“That is very funny and very foolish,” he said, nodding at the poster. “I am going down to the Northbrook Club. Will you come too?”

I walked with him for some time. “You are not well,” he said. “What is there in your mind? You do not talk.”

“Grish Chunder, you’ve been too well educated to believe in a God, haven’t you?”

“Oah, yes, here! But when I go home I must conciliate popular superstition, and make ceremonies of purification, and my women will anoint idols.”

“And bang up tulsi and feast the purohit, and take you back into caste again and make a good khuttrj of you again, you advanced social Free-thinker.
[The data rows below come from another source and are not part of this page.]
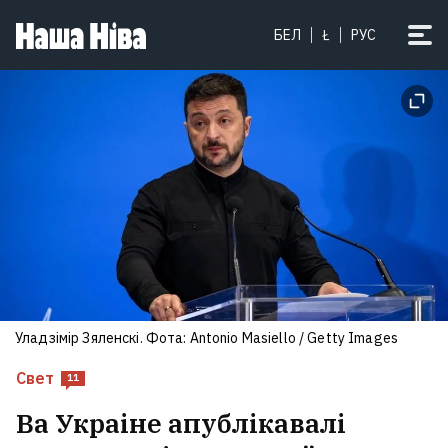
БЕЛ
Ł
РУС
Уладзімір Зяленскі. Фота: Antonio Masiello / Getty Images
Свет
11
Ва Украіне апублікавалі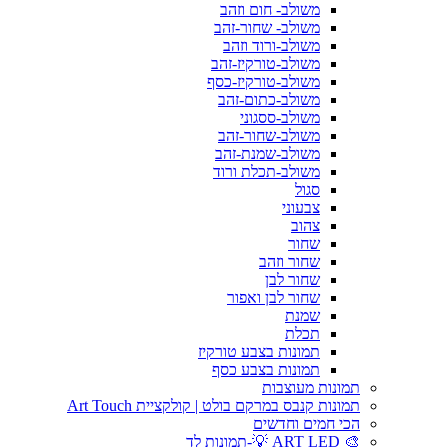
משולב- חום וזהב
משולב- שחור-זהב
משולב-ורוד וזהב
משולב-טורקיז-זהב
משולב-טורקיז-כסף
משולב-כתום-זהב
משולב-ססגוני
משולב-שחור-זהב
משולב-שמנת-זהב
משולב-תכלת ורוד
סגול
צבעוני
צהוב
שחור
שחור וזהב
שחור לבן
שחור לבן ואפור
שמנת
תכלת
תמונות בצבע טורקיז
תמונות בצבע כסף
תמונות מעוצבות
תמונות קנבס במרקם בולט | קולקציית Art Touch
הכי חמים וחדשים
🎨 ART LED 💡-תמונות לד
And you’ll eat desi food, and like it all, from the smell in the courtyard to the mustard oil over you.”

“I shall very much like it,” said Grish Chunder, unguardedly. “Once a Hindu—always a Hindu. But I like to know what the English think they know.”
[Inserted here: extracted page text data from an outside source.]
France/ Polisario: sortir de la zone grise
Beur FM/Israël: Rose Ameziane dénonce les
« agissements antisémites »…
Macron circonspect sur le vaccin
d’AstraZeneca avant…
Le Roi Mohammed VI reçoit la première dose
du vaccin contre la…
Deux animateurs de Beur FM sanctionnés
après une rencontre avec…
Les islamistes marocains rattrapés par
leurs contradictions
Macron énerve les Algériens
“I’ll tell you something that one Englishman knows. It’s an old tale to you.”

I began to tell the story of Charlie in English, but Grish Chunder put a question in the vernacular, and the history went forward naturally in the tongue best suited for its telling. After all it could never have been told in English. Grish Chunder heard me, nodding from time to time, and then came up to my rooms where I finished the tale.

Beshak,” he said, philosophically. “Lekin darwaza band hai. (Without doubt, but the door is shut.) I have heard of this remembering of previous existences among my people. It is of course an old tale with us, but, to happen to an Englishman—a cow-fed Malechk—an outcast. By Jove, that is most peculiar!”

“Outcast yourself, Grish Chunder! You eat cow-beef every day. Let’s think the thing over. The boy remembers his incarnations.”